The ideal response to an EVD outbreak with an exponential increase in cases is flexible, readily deployable, and replicable.9 High levels of infection prevention and control practices are needed to ensure patient and staff safety, to reduce the risk of nosocomial infection, and prevent health facilities acting as amplifiers of the outbreak.10 The response should be accessible to patients and promote effective community engagement necessary to overcome stigma and fear. It should act to help general healthcare services reduce the high levels of non-EVD mortality attributed to an outbreak,11 and reduce the high levels of HCW infections.12 It should be sustainable and ideally contribute to building more resilient healthcare and outbreak response systems. Resilience in a health system has been defined as ‘the capacity of health actors, institutions, and populations to prepare for and effectively respond to crises; maintain core functions when a crisis hits; and, informed by lessons learned during the crisis, reorganise if conditions require it.’13 Finally, it should limit EVD-associated deaths and be suited to a low resource environment with low financial costs for both start-up and maintenance, and with resilience in HCW staffing.

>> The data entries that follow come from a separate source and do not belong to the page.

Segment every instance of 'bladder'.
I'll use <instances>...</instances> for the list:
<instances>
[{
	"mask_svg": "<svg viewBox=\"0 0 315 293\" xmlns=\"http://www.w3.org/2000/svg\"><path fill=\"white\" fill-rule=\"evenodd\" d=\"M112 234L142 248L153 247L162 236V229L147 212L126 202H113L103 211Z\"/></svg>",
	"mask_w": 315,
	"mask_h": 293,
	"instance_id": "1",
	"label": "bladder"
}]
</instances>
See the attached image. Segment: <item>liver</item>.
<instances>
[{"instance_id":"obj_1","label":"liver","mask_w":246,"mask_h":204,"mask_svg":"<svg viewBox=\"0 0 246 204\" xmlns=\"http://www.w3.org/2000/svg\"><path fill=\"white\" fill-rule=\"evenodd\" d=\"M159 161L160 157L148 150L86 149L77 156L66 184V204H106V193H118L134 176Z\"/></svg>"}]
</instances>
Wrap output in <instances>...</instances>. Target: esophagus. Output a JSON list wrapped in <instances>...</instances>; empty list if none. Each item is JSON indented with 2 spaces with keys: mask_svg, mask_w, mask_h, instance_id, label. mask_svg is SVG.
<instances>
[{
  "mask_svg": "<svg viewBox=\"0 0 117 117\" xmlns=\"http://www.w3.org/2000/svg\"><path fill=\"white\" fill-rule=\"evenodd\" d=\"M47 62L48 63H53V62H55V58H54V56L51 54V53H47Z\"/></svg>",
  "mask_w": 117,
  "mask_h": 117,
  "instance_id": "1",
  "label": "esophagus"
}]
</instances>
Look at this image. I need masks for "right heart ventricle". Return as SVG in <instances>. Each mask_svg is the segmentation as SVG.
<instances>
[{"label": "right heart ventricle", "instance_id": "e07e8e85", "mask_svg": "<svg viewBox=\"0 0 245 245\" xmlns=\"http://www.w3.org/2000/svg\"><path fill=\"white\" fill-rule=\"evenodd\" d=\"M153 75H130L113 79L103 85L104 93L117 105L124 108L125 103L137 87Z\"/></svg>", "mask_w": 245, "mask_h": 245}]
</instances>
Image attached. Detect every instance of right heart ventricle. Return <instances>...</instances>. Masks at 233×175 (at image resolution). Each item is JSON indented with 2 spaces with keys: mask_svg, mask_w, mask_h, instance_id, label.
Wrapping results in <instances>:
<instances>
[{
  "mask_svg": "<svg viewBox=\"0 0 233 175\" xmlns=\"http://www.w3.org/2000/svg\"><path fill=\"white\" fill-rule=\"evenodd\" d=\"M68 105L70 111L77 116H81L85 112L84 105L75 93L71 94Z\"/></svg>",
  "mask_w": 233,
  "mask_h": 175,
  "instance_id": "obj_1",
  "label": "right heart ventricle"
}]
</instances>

This article describes the EHU model developed and implemented by the Ministry of Health and Sanitation (MOHS) and King's Sierra Leone Partnership (KSLP) (box 1) in Freetown, Sierra Leone, since March 2014. We discuss the role of EHU within government hospitals in Sierra Leone in relation to these ideal characteristics of EVD response, the relevance of EHUs in future EVD outbreaks, and the role of EHUs within the portfolio of delivery platforms that are necessary to respond to EVD outbreaks.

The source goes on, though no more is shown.